(Brief): Render the items below as a JSON list of strings, with one string for each line. Leave out blank lines and the pictures.
=====
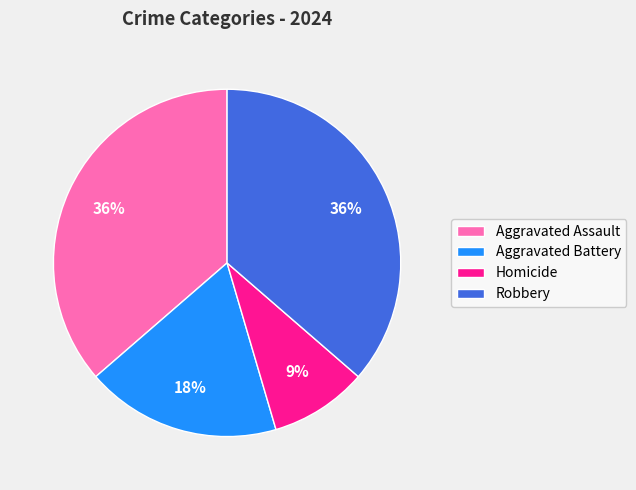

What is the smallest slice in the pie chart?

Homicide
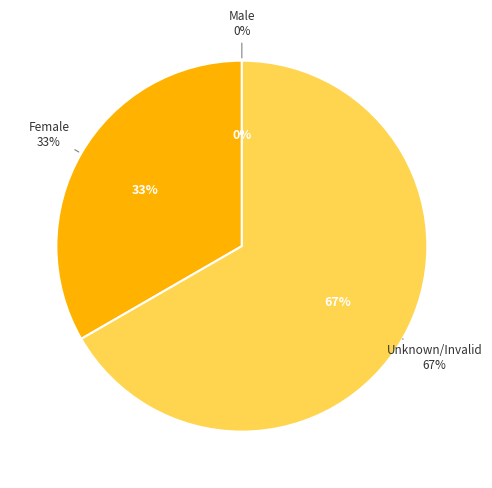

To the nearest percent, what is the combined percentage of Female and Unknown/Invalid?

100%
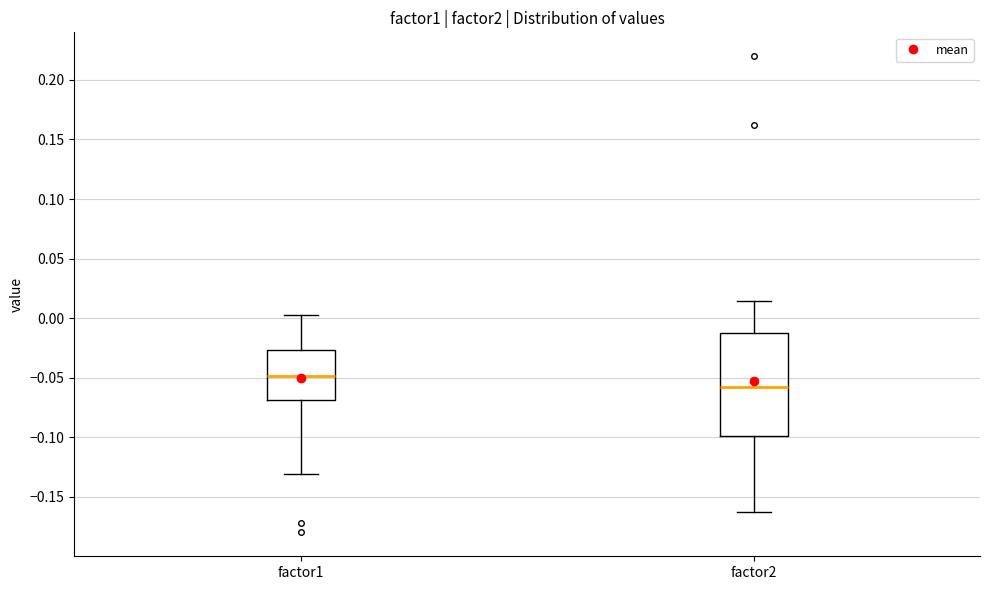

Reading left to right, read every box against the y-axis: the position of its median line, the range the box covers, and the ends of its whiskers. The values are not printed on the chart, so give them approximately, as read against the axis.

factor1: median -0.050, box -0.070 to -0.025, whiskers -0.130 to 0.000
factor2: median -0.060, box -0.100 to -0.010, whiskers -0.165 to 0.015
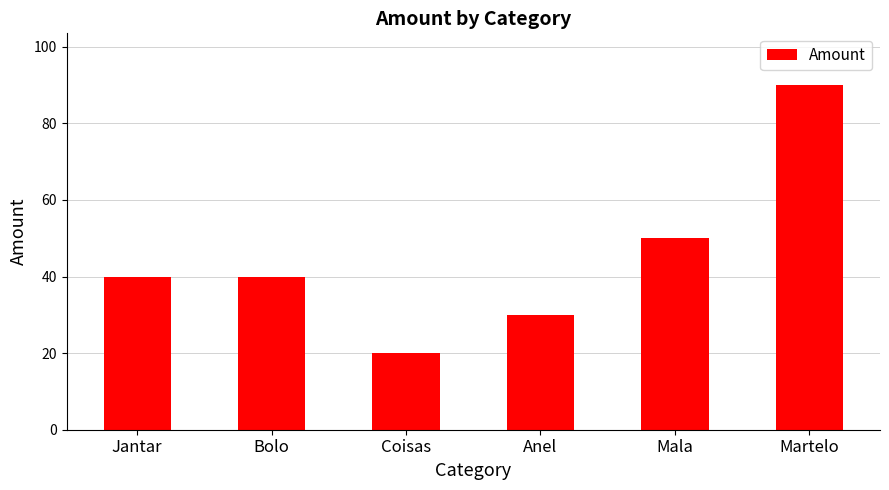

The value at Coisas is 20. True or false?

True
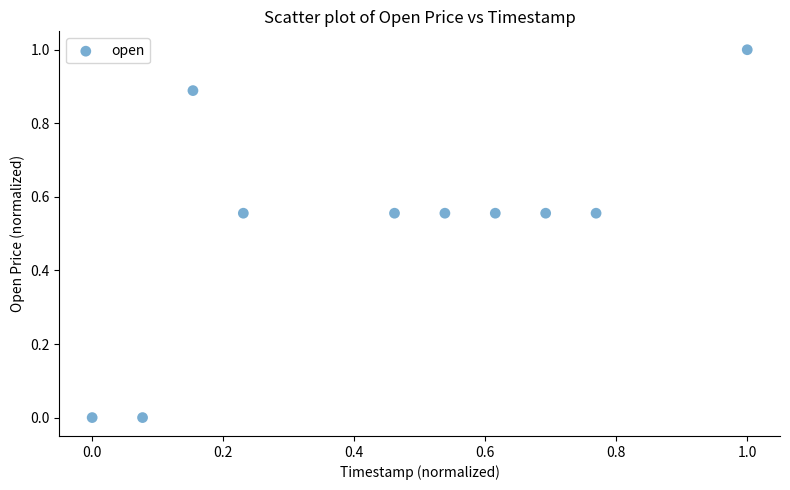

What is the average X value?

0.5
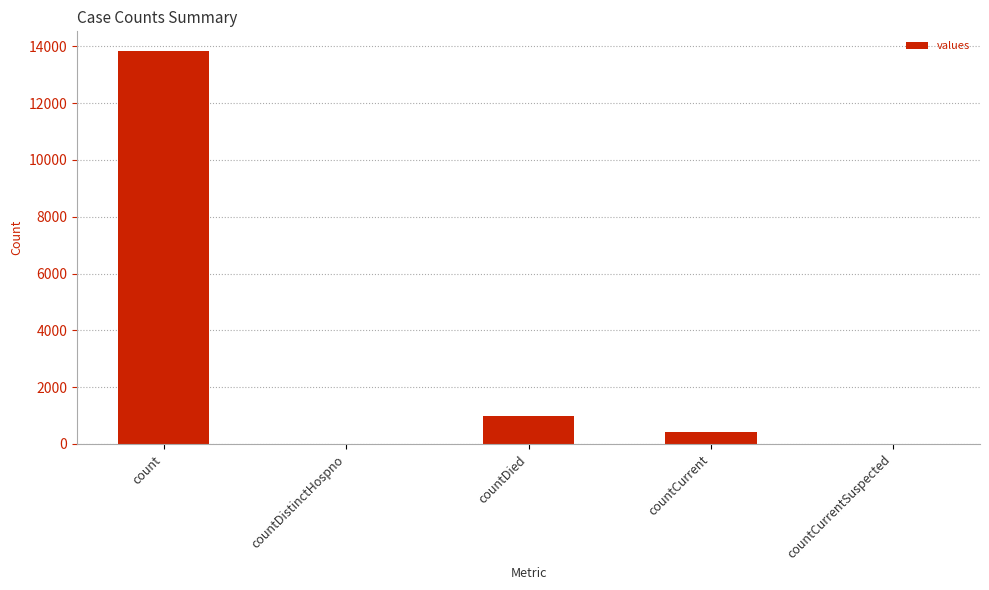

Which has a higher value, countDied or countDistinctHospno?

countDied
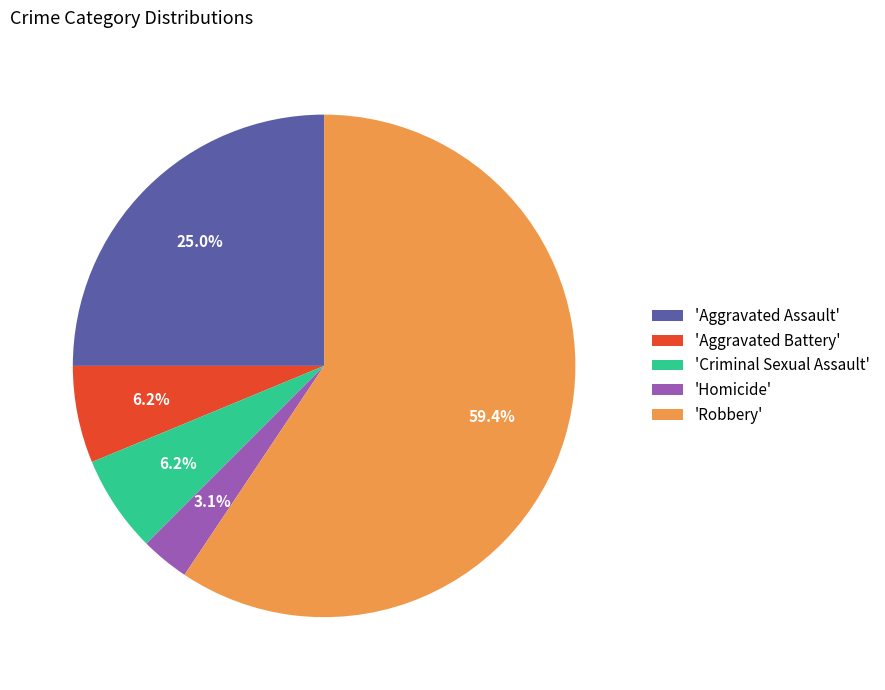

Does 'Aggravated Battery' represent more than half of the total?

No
=====
(Response):
[
  "What is the smallest slice in the pie chart?",
  "Homicide",
  "To the nearest percent, what is the combined percentage of Female and Unknown/Invalid?",
  "100%",
  "Reading left to right, read every box against the y-axis: the position of its median line, the range the box covers, and the ends of its whiskers. The values are not printed on the chart, so give them approximately, as read against the axis.",
  "factor1: median -0.050, box -0.070 to -0.025, whiskers -0.130 to 0.000",
  "factor2: median -0.060, box -0.100 to -0.010, whiskers -0.165 to 0.015",
  "The value at Coisas is 20. True or false?",
  "True",
  "What is the average X value?",
  "0.5",
  "Which has a higher value, countDied or countDistinctHospno?",
  "countDied",
  "Does 'Aggravated Battery' represent more than half of the total?",
  "No"
]